DIRECTIONS FOR THIS TASK: Could you output each line below precisely as it stands, without the images?

DATASET EXTRACT:
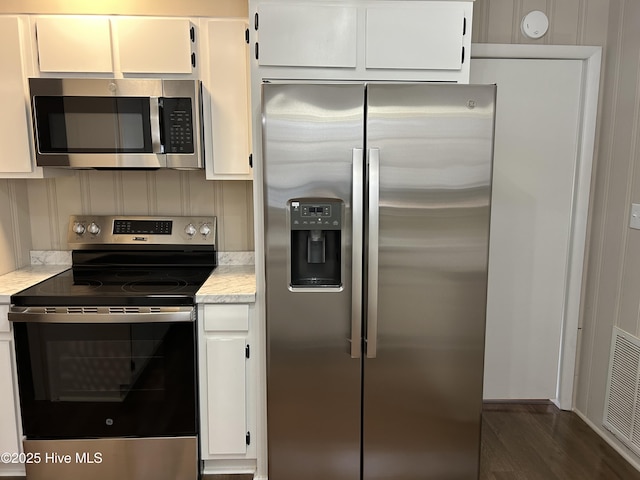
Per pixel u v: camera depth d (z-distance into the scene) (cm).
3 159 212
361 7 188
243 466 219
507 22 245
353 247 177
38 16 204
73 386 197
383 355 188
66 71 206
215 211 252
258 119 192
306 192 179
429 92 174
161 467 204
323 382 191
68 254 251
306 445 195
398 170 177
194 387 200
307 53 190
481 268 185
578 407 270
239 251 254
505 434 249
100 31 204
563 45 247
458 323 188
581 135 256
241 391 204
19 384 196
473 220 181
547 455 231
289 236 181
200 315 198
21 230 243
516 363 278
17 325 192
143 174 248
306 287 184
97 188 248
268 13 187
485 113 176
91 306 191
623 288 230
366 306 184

ANSWER FOR THE TASK:
Per pixel u v: camera depth d (z-distance into the scene) (cm).
3 159 212
361 7 188
243 466 219
507 22 245
353 247 177
38 16 204
73 386 197
383 355 188
66 71 206
215 211 252
258 119 192
306 192 179
429 92 174
161 467 204
323 382 191
68 254 251
306 445 195
398 170 177
194 387 200
307 53 190
481 268 185
578 407 270
239 251 254
505 434 249
100 31 204
563 45 247
458 323 188
581 135 256
241 391 204
19 384 196
473 220 181
547 455 231
289 236 181
200 315 198
21 230 243
516 363 278
17 325 192
143 174 248
306 287 184
97 188 248
268 13 187
485 113 176
91 306 191
623 288 230
366 306 184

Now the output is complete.